The most challenging and important part of the system is the E2E tester agent. It requires the capability to capture the system logic, flow, and dynamics. It needs to navigate and interact with the unknown environment, capturing its functionalities, UI, UX and being able to connect action-outcomes of long-time-dependent events.

A well-designed E2E tester agent allows for creating good project documentation, and is invaluable for comparing the groundtruth app with the developed app, while iterating in the fix-iteration loop. It can precisely spot all differences, convert them to issues, and pass them for fixing to the coding agent.

How much does it cost?

I used claude-sonnet-4-5. One refinement iteration (comparing C++ vs Rust implementation + fixing issues/diff using coding agent) costs about $5. It takes about 20 iterations to achieve parity. Including planning phase 1 and coding phase 2, overall costs are about $150 for the 20k lines project.

Challenges

Achieving parity is usually not desirable while migrating the system. We might want to introduce new, modern schemas, use newer protocols, change parts of the system that were buggy. Also, the legacy code might contain buggy features that the rest of the system relies on. Fixing them might cause other problems.

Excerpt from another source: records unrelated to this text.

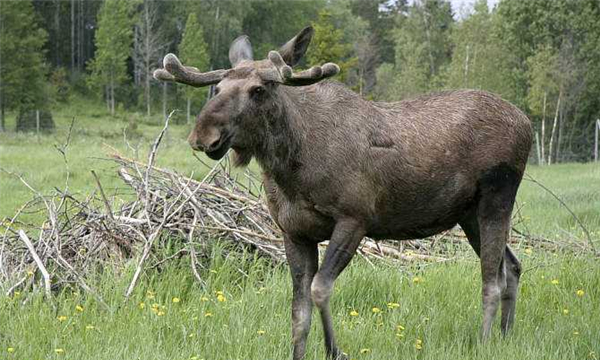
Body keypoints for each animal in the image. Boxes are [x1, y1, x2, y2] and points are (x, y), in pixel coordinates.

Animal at [154, 26, 528, 358]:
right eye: (217, 86)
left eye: (259, 90)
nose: (204, 135)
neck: (291, 173)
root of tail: (526, 123)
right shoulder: (293, 232)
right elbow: (298, 311)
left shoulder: (354, 218)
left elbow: (320, 289)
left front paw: (335, 350)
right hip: (467, 214)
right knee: (512, 266)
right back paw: (506, 336)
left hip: (496, 196)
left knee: (491, 280)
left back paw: (485, 342)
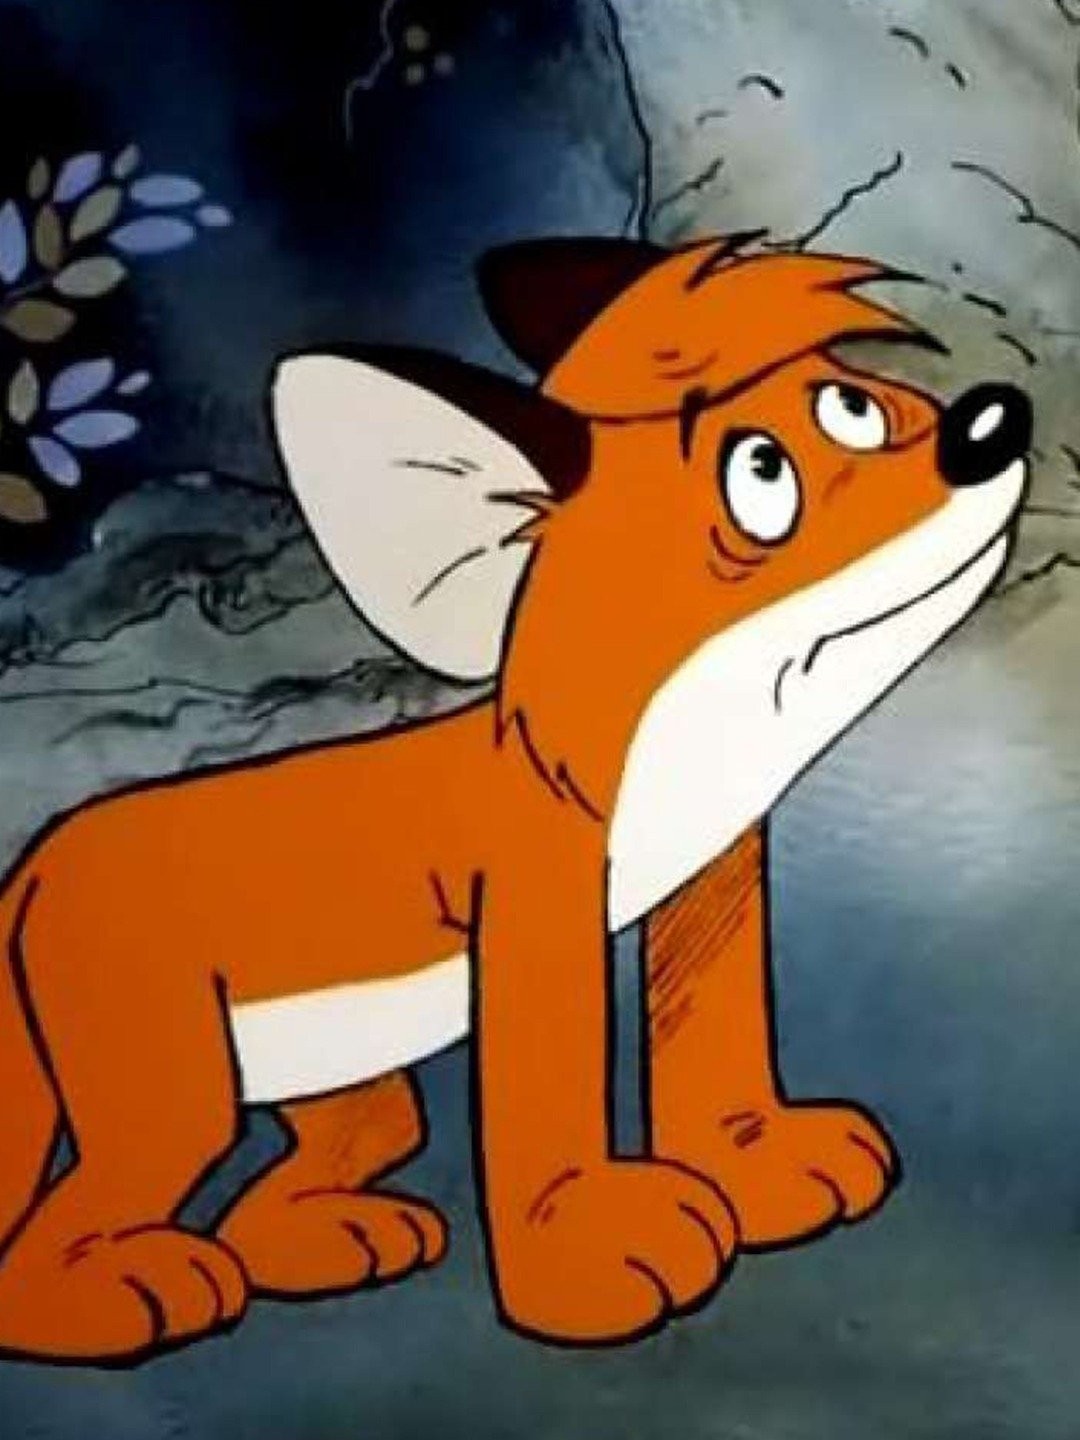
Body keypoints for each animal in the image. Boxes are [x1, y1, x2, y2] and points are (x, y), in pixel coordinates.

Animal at [0, 234, 1032, 1364]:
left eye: (853, 402)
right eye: (762, 476)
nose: (990, 426)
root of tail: (36, 863)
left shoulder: (716, 873)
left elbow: (711, 1037)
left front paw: (754, 1160)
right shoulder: (537, 915)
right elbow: (548, 1103)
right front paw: (582, 1259)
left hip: (344, 1082)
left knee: (321, 1169)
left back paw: (331, 1239)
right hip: (173, 1090)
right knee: (55, 1238)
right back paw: (123, 1291)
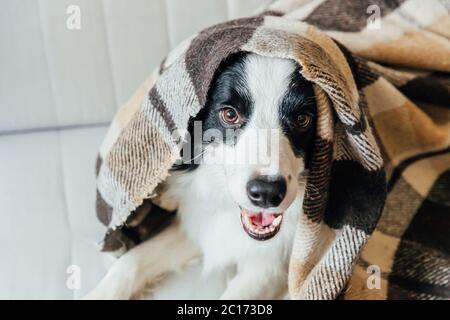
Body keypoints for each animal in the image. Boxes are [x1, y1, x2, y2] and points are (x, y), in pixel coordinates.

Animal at [84, 51, 316, 298]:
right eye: (230, 114)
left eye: (302, 119)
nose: (267, 193)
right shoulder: (198, 223)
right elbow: (131, 261)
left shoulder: (270, 265)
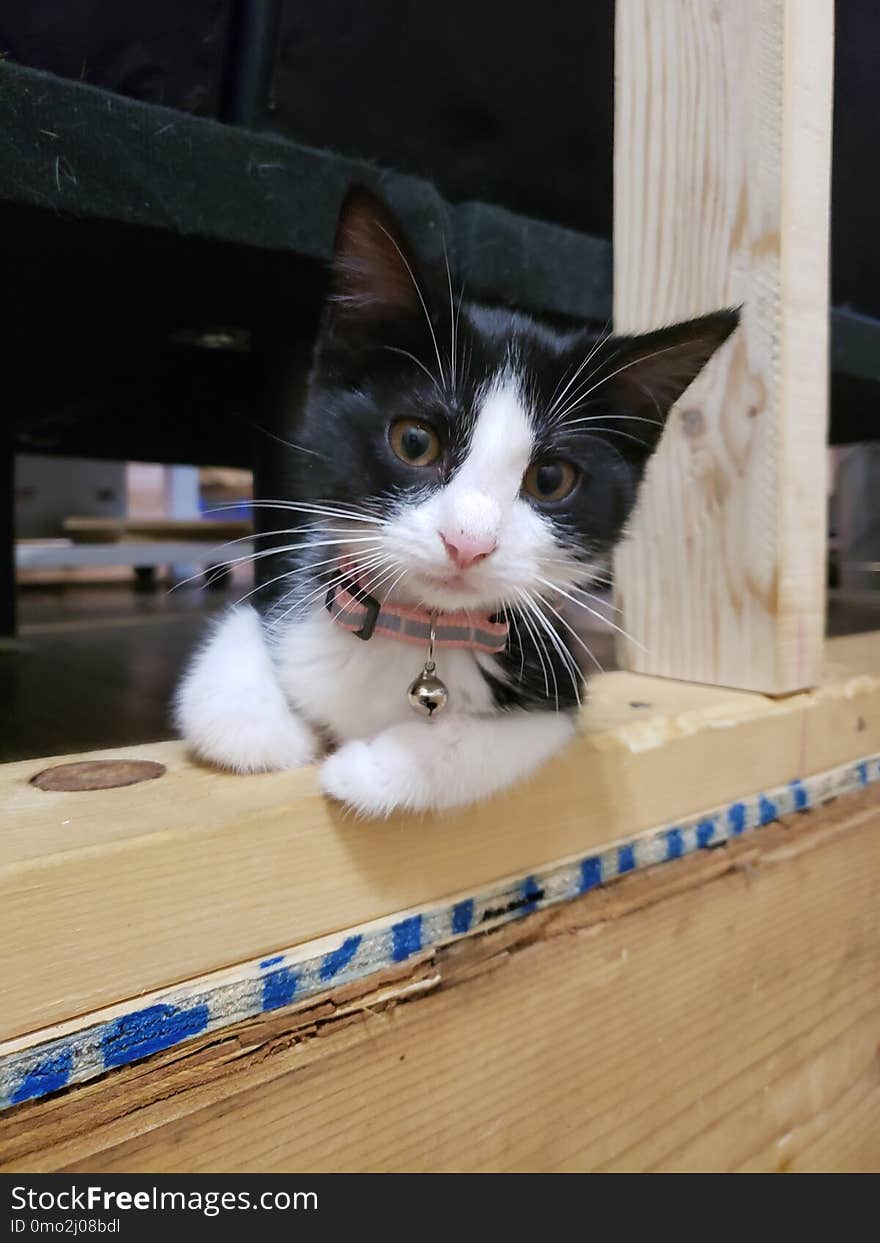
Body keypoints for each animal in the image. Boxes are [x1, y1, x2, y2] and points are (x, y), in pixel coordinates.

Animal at [176, 186, 735, 815]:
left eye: (550, 480)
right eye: (415, 442)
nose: (467, 543)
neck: (422, 632)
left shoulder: (556, 684)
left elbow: (507, 738)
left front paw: (371, 767)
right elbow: (229, 659)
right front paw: (272, 734)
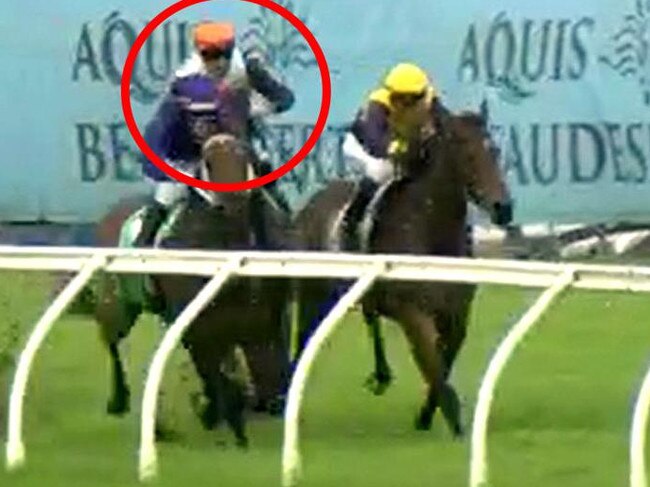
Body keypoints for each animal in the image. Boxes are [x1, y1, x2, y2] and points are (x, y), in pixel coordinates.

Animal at [290, 110, 512, 438]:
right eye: (467, 153)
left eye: (495, 151)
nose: (503, 208)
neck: (431, 233)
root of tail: (310, 203)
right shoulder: (412, 313)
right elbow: (431, 362)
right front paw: (452, 419)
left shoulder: (457, 315)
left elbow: (443, 362)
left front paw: (427, 416)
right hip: (311, 293)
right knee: (304, 338)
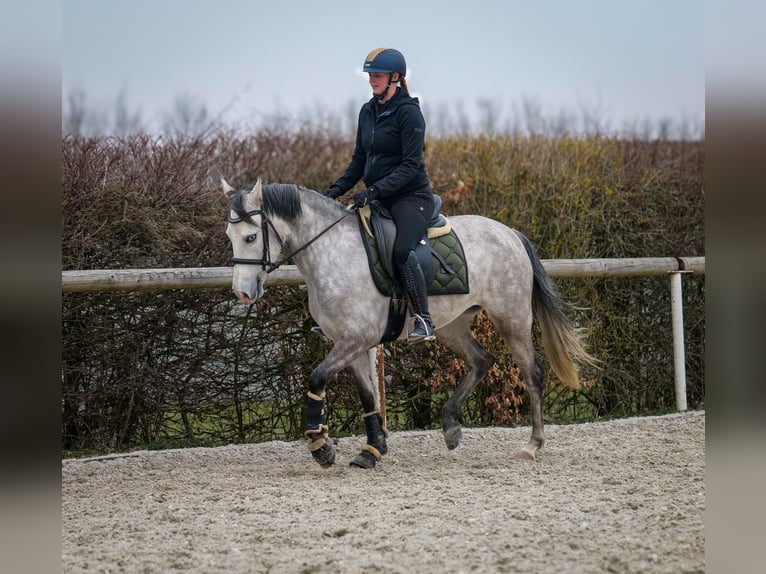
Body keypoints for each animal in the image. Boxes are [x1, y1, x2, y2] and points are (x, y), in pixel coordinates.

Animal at [222, 179, 600, 468]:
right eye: (229, 235)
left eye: (251, 237)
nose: (243, 292)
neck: (332, 253)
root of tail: (509, 232)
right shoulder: (350, 343)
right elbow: (368, 396)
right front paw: (372, 449)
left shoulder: (356, 338)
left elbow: (317, 377)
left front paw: (320, 443)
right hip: (451, 326)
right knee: (482, 360)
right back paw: (450, 427)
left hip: (512, 319)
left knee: (532, 373)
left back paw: (532, 444)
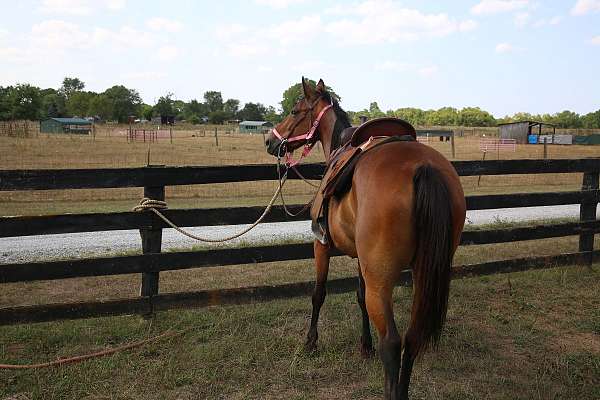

Even though the multi-agent system is capable of migrating the system, keeping its functionality, logic, UI, UX, it may miss the performance, security, quality and memory requirements. Coding agents often create code functional but messy, hard to maintain, or inefficient. While the functional requirements can be met, agents might miss the non-functional requirements.

Another challenge might be the limited context window of agents when approaching very large systems. To succeed, the migration plan needs to be well divided, with clear separable subtasks, so the coding agent can work on smaller tasks, with just a high level knowledge about the rest of the system. Creating a documentation and migration plan that does not fit into the LLM context is a massive engineering challenge on its own.

Legacy systems usually contain multiple interdependent modules. Approaching the migration, one should take into account communication between those modules and the organization's overall system architecture and business goals. Migrating a single module, without border strategic context, might miss the point of migration.

Finally, testing the game, UI based application or a library is doable with the LLM agent, however testing an embedded system or green-screen terminals is not straightforward.

Conclusions

Migrating legacy code is a complex and costly process, often deterring even the biggest companies from updating their systems to modern languages and libraries. However, by leveraging AI-driven agentic workflows, a big part of the process can be already automated. While the single coding agents are still not powerful enough to lead the whole migration process, building a carefully designed multi-agentic system can already significantly speed up the codebase migration. The key to the success is the E2E testing agent, which traverses the system environment, captures its logic, functionality, UI and UX, and provides valid feedback to the coding agent, so it can perform fixes.